Österreich:Fußball-EM droht zu scheitern

Die Zeit wird eng: Der für die Fußball-EM 2008 geplante Bau eines Stadions in Klagenfurt steht vor dem Aus.

Von Thomas Becker

In Klagenfurt hat die "BlaBla-Saison" begonnen. Höhepunkt: das Stadtgerücht zu Clagenfurth. "Die originelle und unglaublich kreative Faschingsgilde der Kärntner Landeshauptstadt entwickelt für jede Faschingssaison ein brandneues, auf die aktuellen Geschehnisse in der Stadt zugeschnittenes Programm - da bleibt kein Auge trocken", heißt es auf der Homepage der Kommune.

Die "Fröhlichen Stadtrichter" werden einiges zu tun haben, um ihr Programm auf den neuesten Stand zu bringen. Denn seit Mittwoch steht der für die Fußball-EM 2008 geplante Bau eines Stadions vor dem Aus. Die Zeitschrift Kärntner Woche hatte alle sechs eingereichten Projekte mit Anbietern und Bausumme im Detail veröffentlicht und damit gegen das Vergabegesetz verstoßen. Dies könnte das Ende der österreichischen EM-Pläne sein.

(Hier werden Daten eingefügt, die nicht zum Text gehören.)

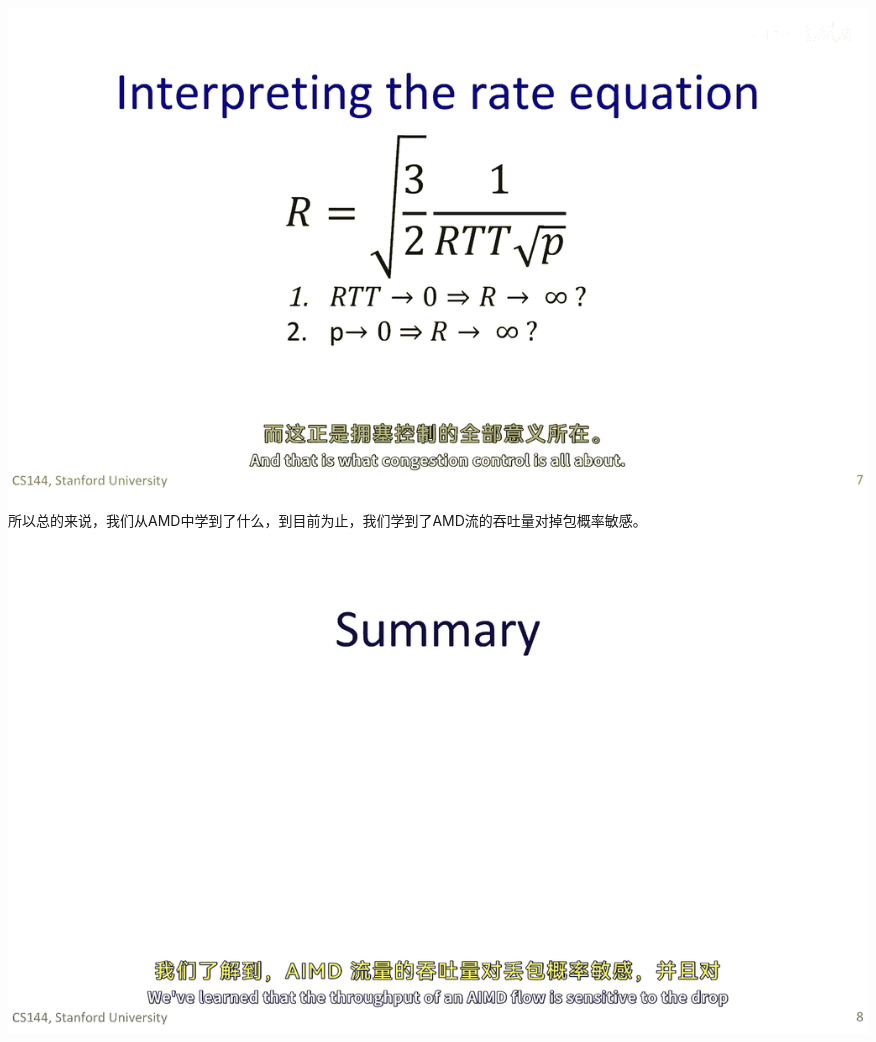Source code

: ![](img/7bfc4f744e76574e5b1b5a6a9013232b_88.png)

所以总的来说，我们从AMD中学到了什么，到目前为止，我们学到了AMD流的吞吐量对掉包概率敏感。

![](img/7bfc4f744e76574e5b1b5a6a9013232b_90.png)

Im Dezember 2002 hatte die Uefa der Bewerbung Österreich/Schweiz den Zuschlag erteilt. Beide Länder verpflichteten sich zu je vier EM-tauglichen Standorten. In Österreich sind dies neben Klagenfurt Wien, Salzburg und Innsbruck. Sollte die Variante Kärnten scheitern, sieht es mit Alternativen mau aus: Die möglichen Ersatzkandidaten St. Pölten oder Linz sind unsichere Kantonisten.

EM-Turnierdirektor Christoph Schmölzer sieht das gesamte EM-Projekt auf der Kippe: "Die Zeit wird langsam eng." Laut Uefa müssen alle Stadien bis 2006 fertig sein. Auch das Stadionprojekt in Zürich bereitet ausdauernd Probleme.

Stadt erstattet Strafanzeige

Klagenfurts Bürgermeister Harald Scheucher spricht von einer gezielten Aktion: "Wer immer auch das Gutachten den Medien zugespielt hat: Er setzt alle Mittel ein, um das Stadion-Projekt zu verhindern." 66,5 Millionen Euro soll die 30.000 Zuschauer fassende Arena kosten, drei Vorrundenspiele sind für die EM geplant. Hinzu kommen eine Nachwuchs-Akademie, ein Klubgebäude sowie eine Event-Sporthalle.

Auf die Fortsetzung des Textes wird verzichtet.